BUFFALO, N.Y. — 2 On Your Side spoke to a Buffalo couple who has spent two and a half years planning their wedding. Now just a month shy of the big day, they're having to make several changes.
They say the biggest frustration is the lack of guidance coming from New York State.
"It's pretty alarming that when Phase 4 starts today that we're not given any information as far as can we have a wedding," said Tony Mastrangelo. "Are we allowed to have a gathering of 200 people?"
Mastrangelo says there are many inconsistencies with what's allowed to be open and what isn't in Western New York.
For example, churches can be at 33% capacity. However, wedding venues have heard nothing about when they can reopen.
"I believe in God but is he going to save us from the virus if we get married in a church and not at our ceremony venue? Our ceremony venue is outside. Everything tells us it's better to do it outside," Mastrangelo said.
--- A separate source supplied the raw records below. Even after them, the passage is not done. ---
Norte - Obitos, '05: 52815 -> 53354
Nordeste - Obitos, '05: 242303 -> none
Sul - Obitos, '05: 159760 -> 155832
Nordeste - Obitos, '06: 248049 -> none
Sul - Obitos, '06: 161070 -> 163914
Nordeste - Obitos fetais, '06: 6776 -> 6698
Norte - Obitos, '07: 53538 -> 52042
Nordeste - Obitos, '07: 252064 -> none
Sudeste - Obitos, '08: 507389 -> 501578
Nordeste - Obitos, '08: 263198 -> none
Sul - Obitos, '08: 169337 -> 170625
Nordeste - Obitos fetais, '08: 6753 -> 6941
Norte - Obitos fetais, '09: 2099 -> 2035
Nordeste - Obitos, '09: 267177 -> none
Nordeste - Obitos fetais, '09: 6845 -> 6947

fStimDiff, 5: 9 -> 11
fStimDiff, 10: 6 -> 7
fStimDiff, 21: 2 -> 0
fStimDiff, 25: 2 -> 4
Mastrangelo and his fiance Sydney Hohl are supposed to get married at the Avanti Mansion and then have their reception at the Tonawanda Castle. With the lack of communication from the state Hohl says the couple bought masks and hand sanitizer for all their guests.
That doesn't stop the pressure the couple feels though.
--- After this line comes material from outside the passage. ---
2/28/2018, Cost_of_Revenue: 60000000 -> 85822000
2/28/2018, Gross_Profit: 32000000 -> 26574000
"It is so mentally and emotionally draining. It's like we don't even want to talk about it anymore," Hohl said.
Avanti Mansion's founder Laurie Clark says weddings aren't just about couples celebrating the start of their lives together though. It's also about the wedding professionals who rely on that big day to pay the bills.
"There's DJ's, florists, photographers, wedding planners, bakeries, the list of wedding professionals just goes on and on and they're all depending on us being able to open up," Clark said.
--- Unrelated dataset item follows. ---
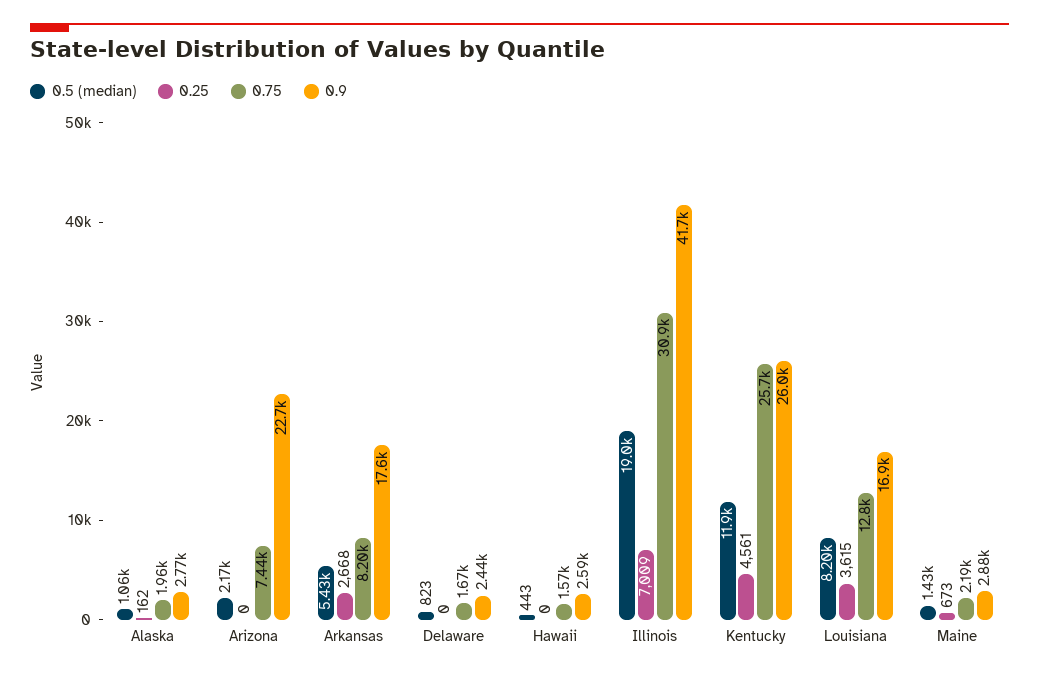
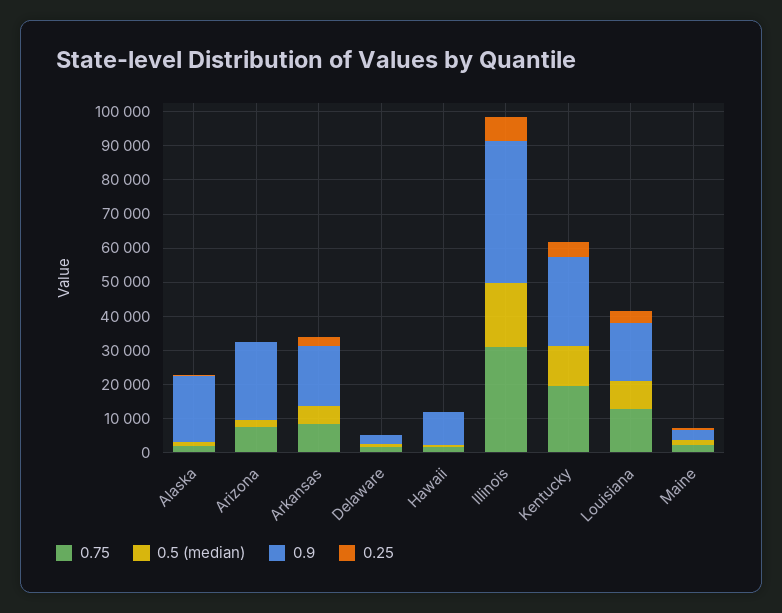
0.9, Alaska: 2770 -> 20000
0.9, Hawaii: 2590 -> 10000
0.75, Kentucky: 25700 -> 20000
2 On Your Side reached out to the governor's office to find out when wedding venues could expect to hear something but still hasn't gotten a response.
Clark says it just doesn't make sense why bars and restaurants have had clear cut guidelines for awhile now when wedding venues operate under the same health regulations and permits.
"I'm just frustrated to think that we can't operate under those same principles," Clark said. "It's a very safe environment where we are and we just really feel that we should have the same opportunities that they're being afforded."